_WHAT YOU WILL DO_
Find the string "getElementById" in the entries and copy each line that has it.
-=-=-
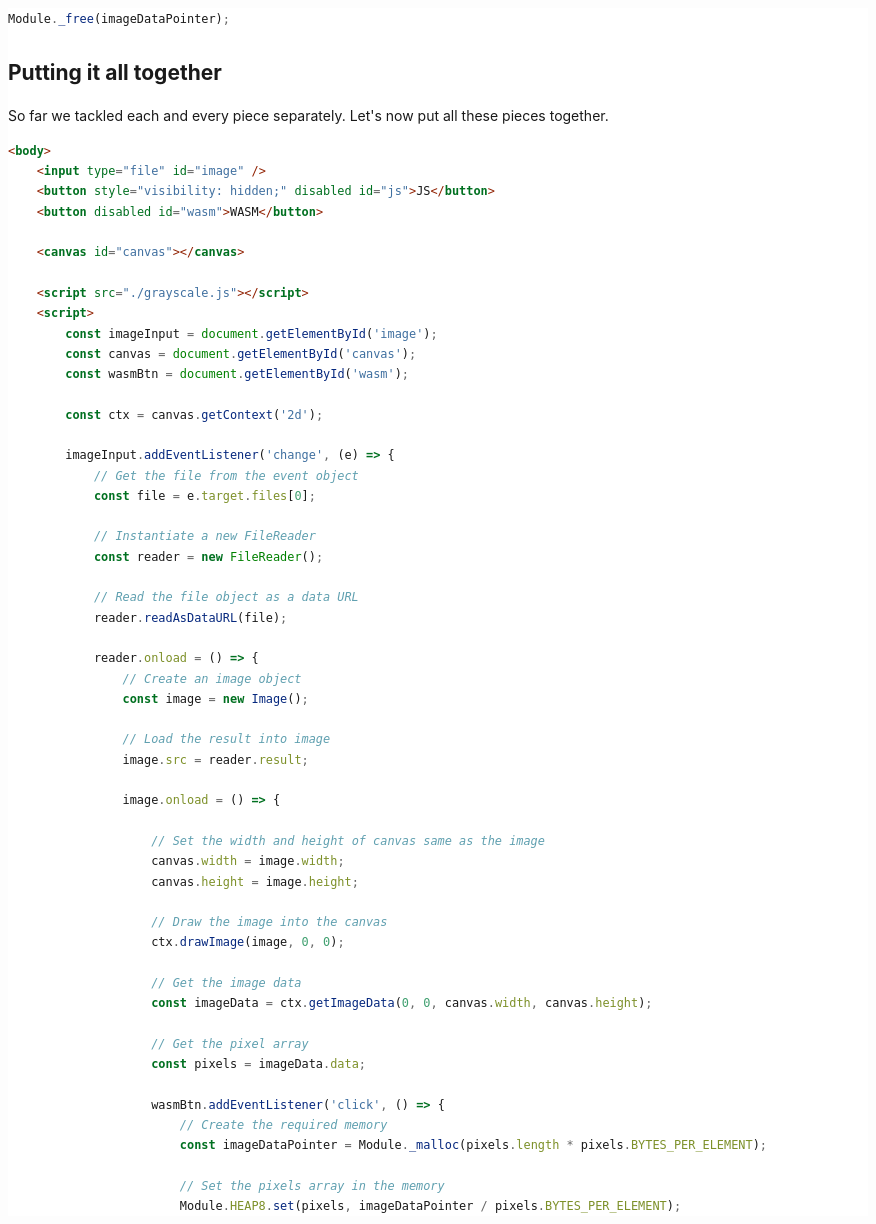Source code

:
 ```js
Module._free(imageDataPointer);
```


## Putting it all together
So far we tackled each and every piece separately. Let's now put all these pieces together.

```html
<body>
    <input type="file" id="image" />
    <button style="visibility: hidden;" disabled id="js">JS</button>
    <button disabled id="wasm">WASM</button>

    <canvas id="canvas"></canvas>

    <script src="./grayscale.js"></script>
    <script>
        const imageInput = document.getElementById('image');
        const canvas = document.getElementById('canvas');
        const wasmBtn = document.getElementById('wasm');

        const ctx = canvas.getContext('2d');

        imageInput.addEventListener('change', (e) => {
            // Get the file from the event object
            const file = e.target.files[0];

            // Instantiate a new FileReader
            const reader = new FileReader();

            // Read the file object as a data URL
            reader.readAsDataURL(file);

            reader.onload = () => {
                // Create an image object
                const image = new Image();

                // Load the result into image
                image.src = reader.result;

                image.onload = () => {

                    // Set the width and height of canvas same as the image
                    canvas.width = image.width;
                    canvas.height = image.height;

                    // Draw the image into the canvas
                    ctx.drawImage(image, 0, 0);

                    // Get the image data
                    const imageData = ctx.getImageData(0, 0, canvas.width, canvas.height);

                    // Get the pixel array
                    const pixels = imageData.data;

                    wasmBtn.addEventListener('click', () => {
                        // Create the required memory
                        const imageDataPointer = Module._malloc(pixels.length * pixels.BYTES_PER_ELEMENT);

                        // Set the pixels array in the memory
                        Module.HEAP8.set(pixels, imageDataPointer / pixels.BYTES_PER_ELEMENT);

```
-=-=-
_SOLUTION FOR THIS EXERCISE_
        const imageInput = document.getElementById('image');
        const canvas = document.getElementById('canvas');
        const wasmBtn = document.getElementById('wasm');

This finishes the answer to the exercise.